Eastern Africa should look to fund development using domestic savings and remittances rather than debt, foreign direct investment or aid, the United Nations has said.

At a conference in Rwanda last week, Andrew Mold, a senior economist from the UN Economic Commission for Africa, argued that only by relying on domestic revenue mobilisation will the region meet the substantial levels of funding it needs.

Africa as a whole needs an additional $600bn every year until 2030 to meet the Sustainable Development Goals, and Mold said the prospect of official aid meeting this target was not especially encouraging.

Underpinning this, the UNECA also pointed to some of its own research that suggests eastern Africa’s growth over the past three decades has been stronger when it has been supported by higher domestic savings rather than external financing, for example, aid, FDI or debt.

Countries in the region should also do more to prevent illicit flows of money leaving the country, for example, from tax avoidance. Currently, it is estimated this accounts for a loss of around 6% of GDP for Africa as a whole.
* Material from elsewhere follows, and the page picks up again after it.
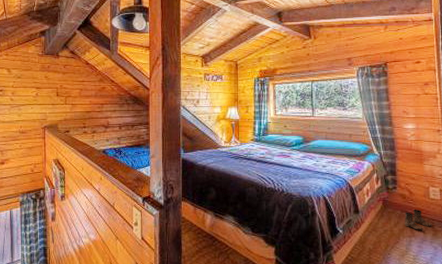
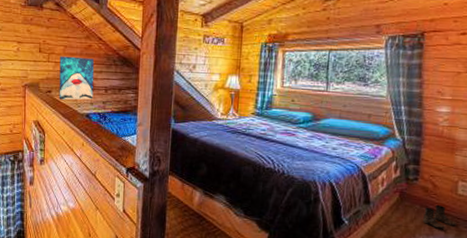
wall art: none [76,98,109,138] -> present [59,56,95,100]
But remittances, which stood at just under 8% of GDP in 2015, dwarf both this and flows of official aid to the continent. These, and diaspora savings, could be leveraged to provide more finances for the region, especially in Kenya and Uganda, UNECA said.

The conference in Rwanda also saw the launch of a UN Conference on Trade and Development Report into eastern Africa’s debt dynamics.

While the region has a higher growth rate of external debt compared to the sub-Saharan African average – 13.3% compared to 9% – as a percentage of gross national income, debt levels are still sustainable, the report found.

This was true for all but two countries, Burundi and Djibouti. A recent evaluation under the World Bank and International Monetary Fund’s joint debt sustainability framework, found these two economies were at high risk of default.